__Written request__
Copy the listing below line for line, leaving out the pictures.

[Stored entries]
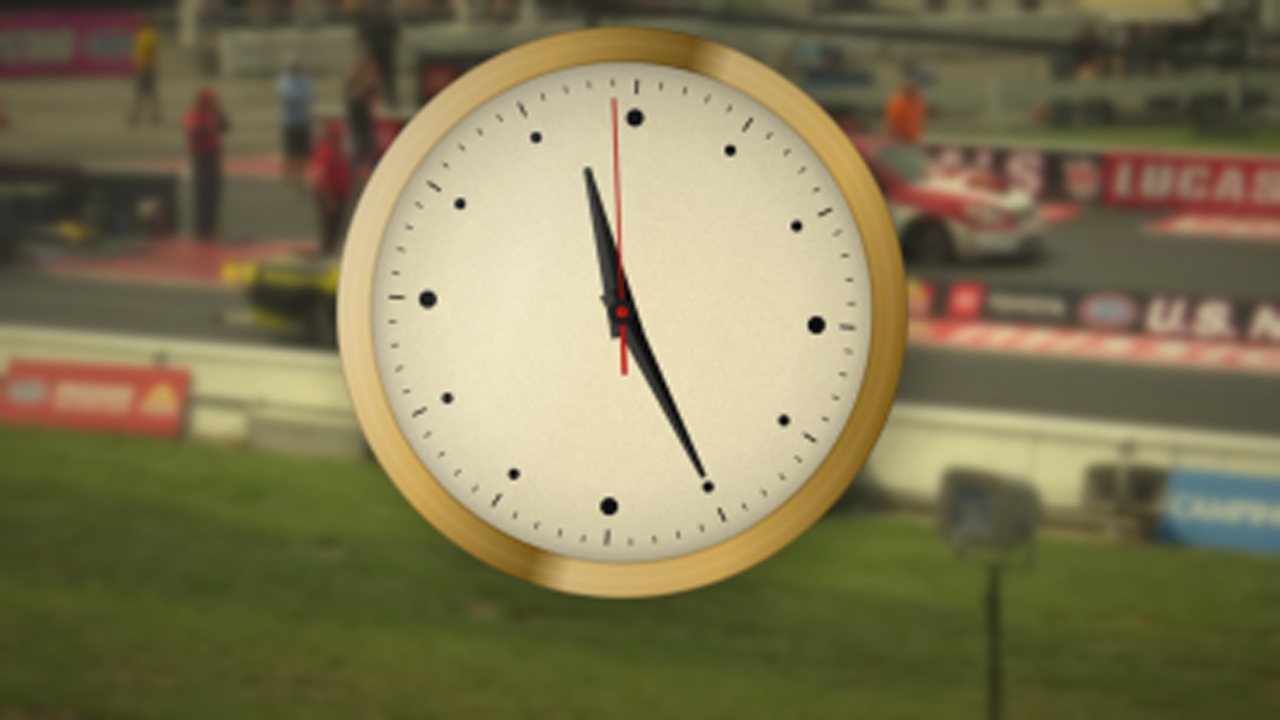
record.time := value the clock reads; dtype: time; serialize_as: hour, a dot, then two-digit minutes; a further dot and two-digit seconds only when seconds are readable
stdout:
11.24.59
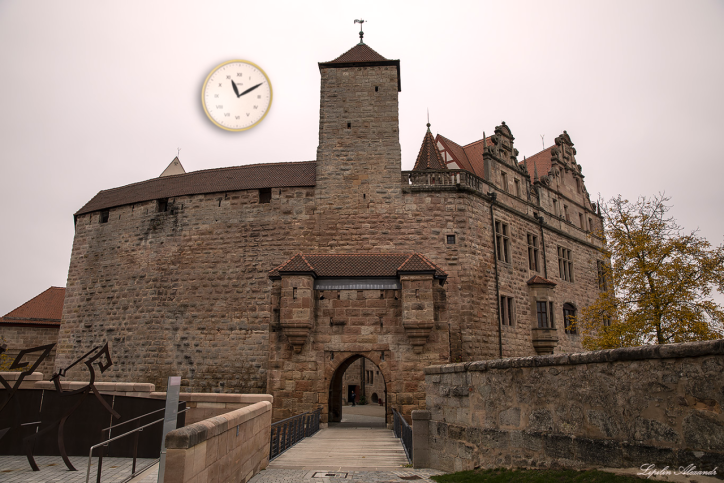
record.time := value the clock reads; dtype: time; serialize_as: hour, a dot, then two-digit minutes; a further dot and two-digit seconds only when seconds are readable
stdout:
11.10
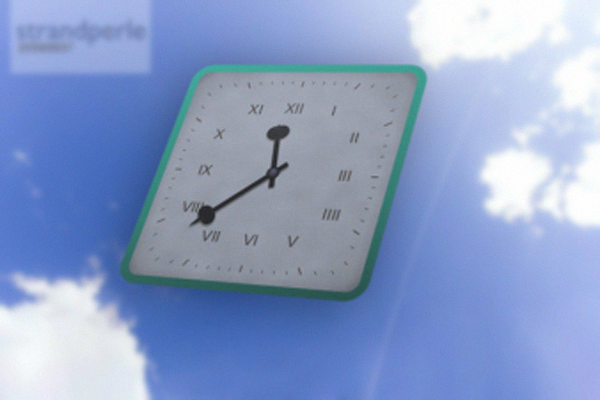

__Output of the exercise__
record.time := value the clock reads; dtype: time; serialize_as: hour, a dot, then two-digit minutes; a further dot and two-digit seconds only when seconds are readable
stdout:
11.24.59
record.time := value the clock reads; dtype: time; serialize_as: hour, a dot, then two-digit minutes; a further dot and two-digit seconds only when seconds are readable
stdout:
11.10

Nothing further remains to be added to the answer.